Rewrite the data below, changing every occurrence of "Seite" to "Webseite" and keeping everything else intact. Leave the pictures out of your answer.

──────── Material shown

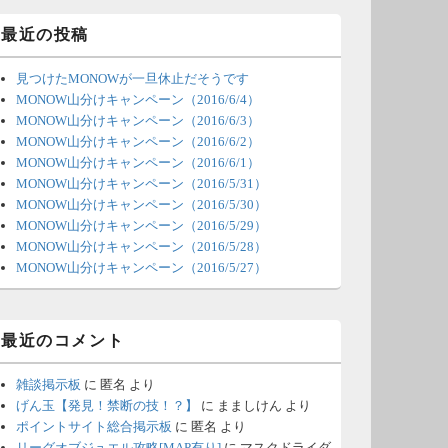
ィ
ジ
最近の投稿
ェ
ッ
見つけたMONOWが一旦休止だそうです
ト
エ
MONOW山分けキャンペーン（2016/6/4）
リ
MONOW山分けキャンペーン（2016/6/3）
ア
MONOW山分けキャンペーン（2016/6/2）
MONOW山分けキャンペーン（2016/6/1）
MONOW山分けキャンペーン（2016/5/31）
MONOW山分けキャンペーン（2016/5/30）
MONOW山分けキャンペーン（2016/5/29）
MONOW山分けキャンペーン（2016/5/28）
MONOW山分けキャンペーン（2016/5/27）
最近のコメント
雑談掲示板
に
匿名
より
げん玉【発見！禁断の技！？】
に
まましけん
より
ポイントサイト総合掲示板
に
匿名
より
リーグオブジュエル攻略[MAP有り]
に
マスクドライダ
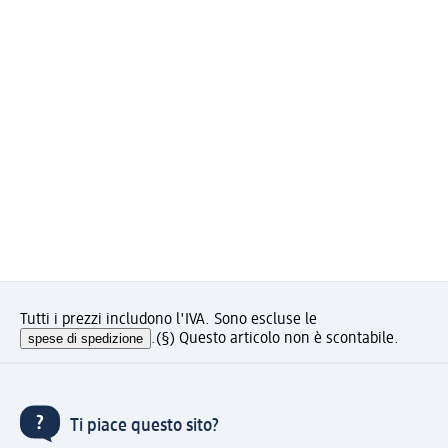
Tutti i prezzi includono l'IVA. Sono escluse le
spese di spedizione
.
(§) Questo articolo non è scontabile.
Ti piace questo sito?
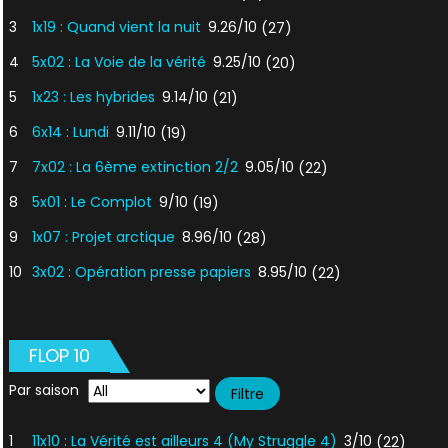
3
1x19 : Quand vient la nuit
9.26/10
(27)
4
5x02 : La Voie de la vérité
9.25/10
(20)
5
1x23 : Les hybrides
9.14/10
(21)
6
6x14 : Lundi
9.11/10
(19)
7
7x02 : La 6ème extinction 2/2
9.05/10
(22)
8
5x01 : Le Complot
9/10
(19)
9
1x07 : Projet arctique
8.96/10
(28)
10
3x02 : Opération presse papiers
8.95/10
(22)
FLOP 10
Par saison
1
11x10 : La Vérité est ailleurs 4 (My Struggle 4)
3/10
(22)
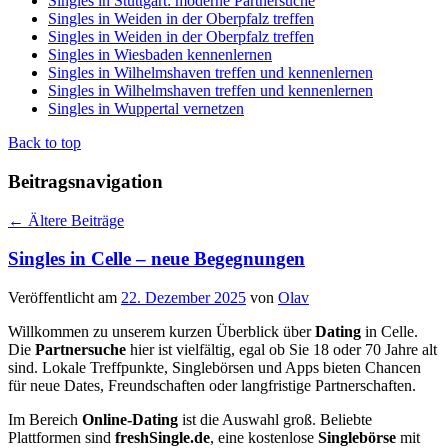
Singles in Stuttgart: moderne Partnersuche
Singles in Weiden in der Oberpfalz treffen
Singles in Weiden in der Oberpfalz treffen
Singles in Wiesbaden kennenlernen
Singles in Wilhelmshaven treffen und kennenlernen
Singles in Wilhelmshaven treffen und kennenlernen
Singles in Wuppertal vernetzen
Back to top
Beitragsnavigation
←
Ältere Beiträge
Singles in Celle – neue Begegnungen
Veröffentlicht am
22. Dezember 2025
von
Olav
Willkommen zu unserem kurzen Überblick über
Dating
in Celle.
Die
Partnersuche
hier ist vielfältig, egal ob Sie 18 oder 70 Jahre alt
sind. Lokale Treffpunkte, Singlebörsen und Apps bieten Chancen
für neue Dates, Freundschaften oder langfristige Partnerschaften.
Im Bereich
Online-Dating
ist die Auswahl groß. Beliebte
Plattformen sind
freshSingle.de
, eine kostenlose
Singlebörse
mit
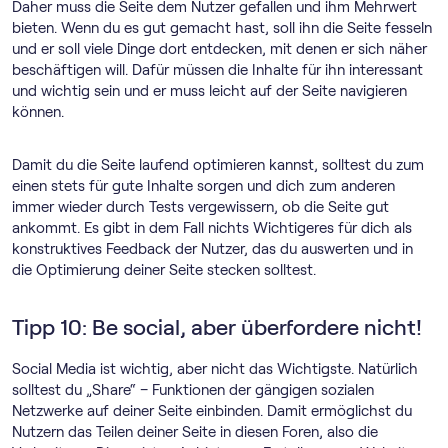
Daher muss die Seite dem Nutzer gefallen und ihm Mehrwert
bieten. Wenn du es gut gemacht hast, soll ihn die Seite fesseln
und er soll viele Dinge dort entdecken, mit denen er sich näher
beschäftigen will. Dafür müssen die Inhalte für ihn interessant
und wichtig sein und er muss leicht auf der Seite navigieren
können.
Damit du die Seite laufend optimieren kannst, solltest du zum
einen stets für gute Inhalte sorgen und dich zum anderen
immer wieder durch Tests vergewissern, ob die Seite gut
ankommt. Es gibt in dem Fall nichts Wichtigeres für dich als
konstruktives Feedback der Nutzer, das du auswerten und in
die Optimierung deiner Seite stecken solltest.
Tipp 10: Be social, aber überfordere nicht!
Social Media ist wichtig, aber nicht das Wichtigste. Natürlich
solltest du „Share“ – Funktionen der gängigen sozialen
Netzwerke auf deiner Seite einbinden. Damit ermöglichst du
Nutzern das Teilen deiner Seite in diesen Foren, also die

────────────────

> **Answer to the exercise**
ィ
ジ
最近の投稿
ェ
ッ
見つけたMONOWが一旦休止だそうです
ト
エ
MONOW山分けキャンペーン（2016/6/4）
リ
MONOW山分けキャンペーン（2016/6/3）
ア
MONOW山分けキャンペーン（2016/6/2）
MONOW山分けキャンペーン（2016/6/1）
MONOW山分けキャンペーン（2016/5/31）
MONOW山分けキャンペーン（2016/5/30）
MONOW山分けキャンペーン（2016/5/29）
MONOW山分けキャンペーン（2016/5/28）
MONOW山分けキャンペーン（2016/5/27）
最近のコメント
雑談掲示板
に
匿名
より
げん玉【発見！禁断の技！？】
に
まましけん
より
ポイントサイト総合掲示板
に
匿名
より
リーグオブジュエル攻略[MAP有り]
に
マスクドライダ
Tutti i prezzi includono l'IVA. Sono escluse le
spese di spedizione
.
(§) Questo articolo non è scontabile.
Ti piace questo sito?
3
1x19 : Quand vient la nuit
9.26/10
(27)
4
5x02 : La Voie de la vérité
9.25/10
(20)
5
1x23 : Les hybrides
9.14/10
(21)
6
6x14 : Lundi
9.11/10
(19)
7
7x02 : La 6ème extinction 2/2
9.05/10
(22)
8
5x01 : Le Complot
9/10
(19)
9
1x07 : Projet arctique
8.96/10
(28)
10
3x02 : Opération presse papiers
8.95/10
(22)
FLOP 10
Par saison
1
11x10 : La Vérité est ailleurs 4 (My Struggle 4)
3/10
(22)
Singles in Stuttgart: moderne Partnersuche
Singles in Weiden in der Oberpfalz treffen
Singles in Weiden in der Oberpfalz treffen
Singles in Wiesbaden kennenlernen
Singles in Wilhelmshaven treffen und kennenlernen
Singles in Wilhelmshaven treffen und kennenlernen
Singles in Wuppertal vernetzen
Back to top
Beitragsnavigation
←
Ältere Beiträge
Singles in Celle – neue Begegnungen
Veröffentlicht am
22. Dezember 2025
von
Olav
Willkommen zu unserem kurzen Überblick über
Dating
in Celle.
Die
Partnersuche
hier ist vielfältig, egal ob Sie 18 oder 70 Jahre alt
sind. Lokale Treffpunkte, Singlebörsen und Apps bieten Chancen
für neue Dates, Freundschaften oder langfristige Partnerschaften.
Im Bereich
Online-Dating
ist die Auswahl groß. Beliebte
Plattformen sind
freshSingle.de
, eine kostenlose
Singlebörse
mit
Daher muss die Webseite dem Nutzer gefallen und ihm Mehrwert
bieten. Wenn du es gut gemacht hast, soll ihn die Webseite fesseln
und er soll viele Dinge dort entdecken, mit denen er sich näher
beschäftigen will. Dafür müssen die Inhalte für ihn interessant
und wichtig sein und er muss leicht auf der Webseite navigieren
können.
Damit du die Webseite laufend optimieren kannst, solltest du zum
einen stets für gute Inhalte sorgen und dich zum anderen
immer wieder durch Tests vergewissern, ob die Webseite gut
ankommt. Es gibt in dem Fall nichts Wichtigeres für dich als
konstruktives Feedback der Nutzer, das du auswerten und in
die Optimierung deiner Webseite stecken solltest.
Tipp 10: Be social, aber überfordere nicht!
Social Media ist wichtig, aber nicht das Wichtigste. Natürlich
solltest du „Share“ – Funktionen der gängigen sozialen
Netzwerke auf deiner Webseite einbinden. Damit ermöglichst du
Nutzern das Teilen deiner Webseite in diesen Foren, also die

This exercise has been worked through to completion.